Peki nedir bu hem albüme hem de kısa filme adını veren anima? Anima kavramı aslında İsviçreli psikiyatr Carl Gustav Jung’un bir teorisinde anlam buluyor kendine. Jung’a göre her insan ruhen iki cinsiyeti de içinde barındırmakta. Animaysa erkek bedeninin bilinçdışı alanında yaşadığı varsayılan derin gölgesi yani erkeğin içindeki kadının gölgesi demek oluyor. Kararsız hisler ve ruh halleri, rasyonel olmayan şeyleri kabul etme gibi kadın psikolojisine yatkın özelliklerin anima biçiminde erkek ruhunda da bulunmakta olduğunu fakat bunların erkeksi duygulara göre çok daha geri planda olduğunu savunuyor.
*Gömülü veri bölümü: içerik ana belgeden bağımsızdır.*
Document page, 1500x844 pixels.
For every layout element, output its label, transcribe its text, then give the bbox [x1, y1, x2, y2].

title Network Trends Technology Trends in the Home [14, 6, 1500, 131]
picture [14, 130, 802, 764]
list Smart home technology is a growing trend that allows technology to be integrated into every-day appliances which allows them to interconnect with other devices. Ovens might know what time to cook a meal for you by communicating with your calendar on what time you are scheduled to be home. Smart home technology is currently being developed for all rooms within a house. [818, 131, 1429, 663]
Varsayıma göre bir erkek kadınını seçerken animası önderliğinde seçmekte. Bir başka ifadeyle bir erkek kadınında kendi animasını bulmaya uğraşmakta aslında hayatı boyunca.
Filmdeyse ana karakterimizin kendi animasını bulma yolculuğunu izliyoruz. Film, albümden üç farklı şarkıyı barındırıyor. Bu üç şarkı da film boyunca hissettiklerinizi üç parçaya bölüyor aslında. Hiçbir repliğin bulunmadığı bu kısa film, beden dili, müzik ve dansın buluşmasıyla belki de bazı iki saatlik filmlerin size yaşatamadıklarını 15 dakikada yaşatıyor.
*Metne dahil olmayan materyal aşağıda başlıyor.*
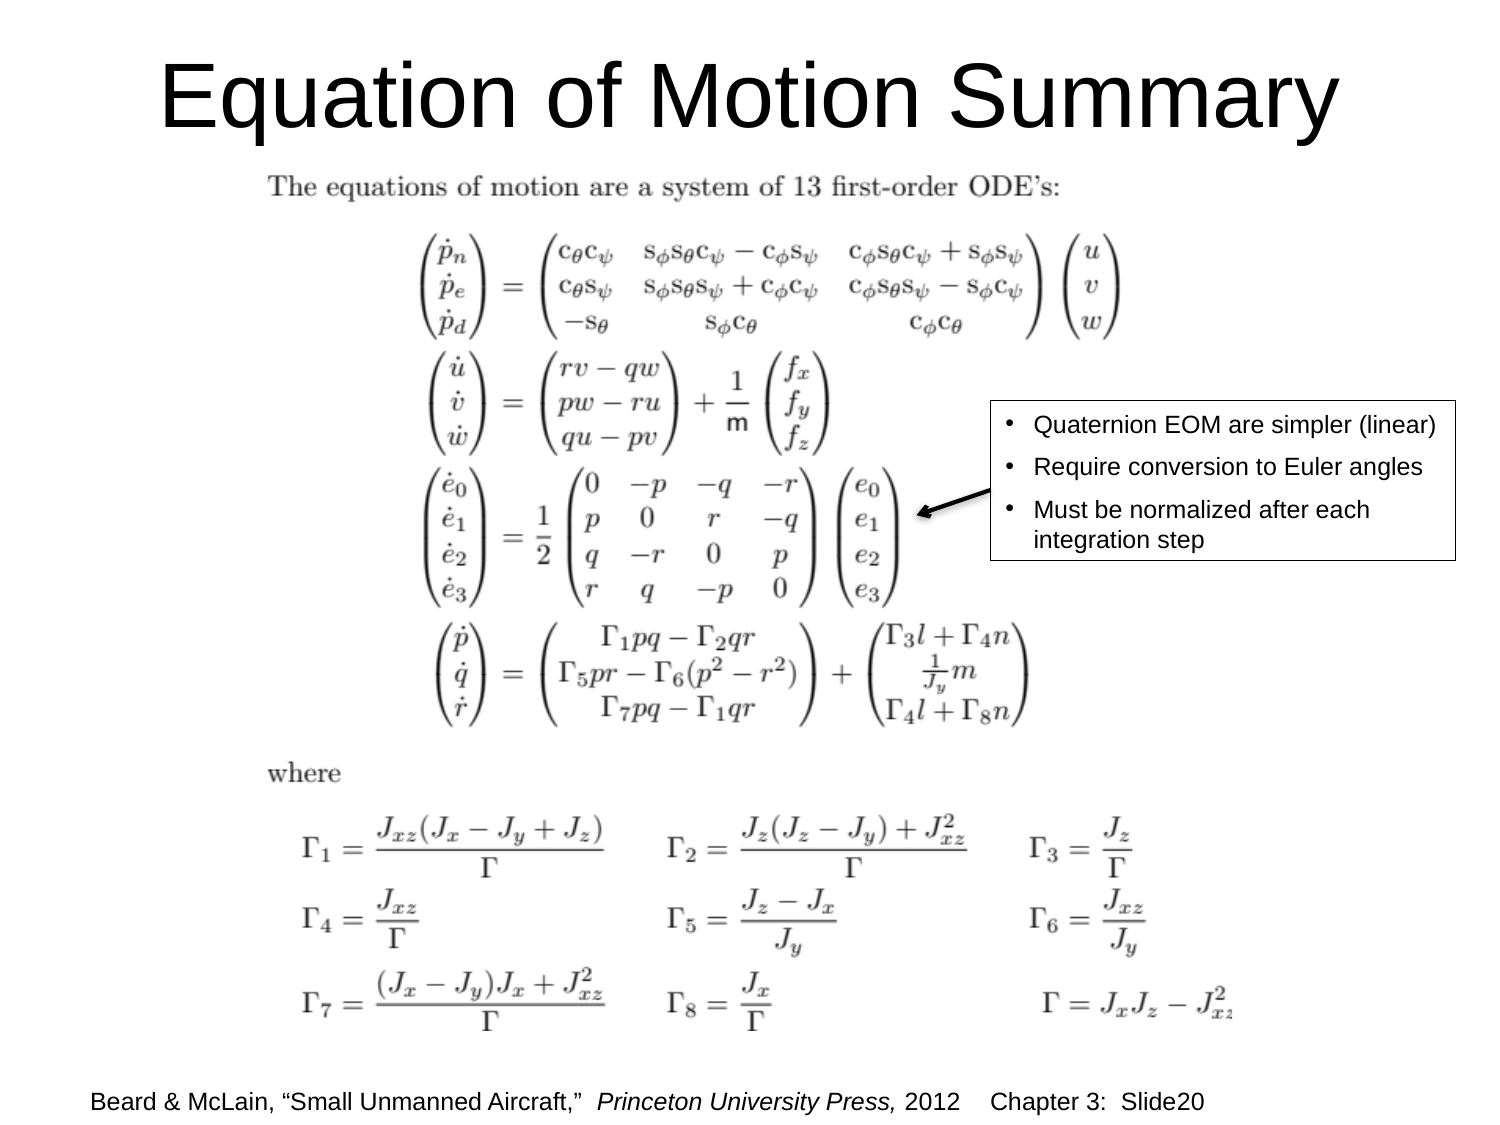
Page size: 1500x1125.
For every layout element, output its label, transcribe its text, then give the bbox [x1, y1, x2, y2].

text_box Quaternion EOM are simpler (linear) Require conversion to Euler angles Must be normalized after each integration step [1238, 400, 1456, 561]
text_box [916, 489, 991, 516]
picture [267, 174, 1233, 1032]
title Equation of Motion Summary [74, 28, 1426, 154]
İlk bölümde “Not the News” eşliğinde aslında gayet sıradan bir ortamda buluyoruz kendimizi: metro. Herkesin suratında her gün aynı şeyleri yapmanın bıkkınlığı, robotik bir koreografi eşliğinde size her sabahınızı hatırlatıyor. Uyan, hazırlan, metroya bin, işe git, geri dön ertesi gün hepsini tekrarla. Tam da siz her gününüzün monotonluğunu ve çevrenizdeki insanların tek tip olduğunu düşünmeye başladığınız anlarda yeni duygular beliriyor birden. Ana karakterimiz “Not the News” boyunca bakıştığı kızın çantasını metroda unutmasıyla herkesin yaptığını yapmayı bırakıp peşinden koşmaya başlıyor kızın. Bu sırada siz de meraklanmaya başlıyorsunuz “Traffic” eşliğinde. Acaba kızı yakalayabilecek mi? “Dawn chorus” kısmına geçtiğimizdeyse karakterimizin karşısına çıkan zorluklara rağmen kızı yakaladığını ve bir araya geldiklerini görüyoruz. Böylece huzurlu bir hâl alıyor sizi de. Bu mutlu son ve ana karakterimizin animasını buluşu bir tebessüm bırakıyor yüzünüze. Film bitince ilk düşündüğüm şu oluyor: İçinde bulunduğumuz bu monotonluktan bizi kurtaracak en önemli elementlerden biri aşk belki de. Birinin peşine düşmek… Hayatımızın sıradanlığını alıp götüren, bizi farklılaştıran şey animamızı bulma yolculuklarımız aslında.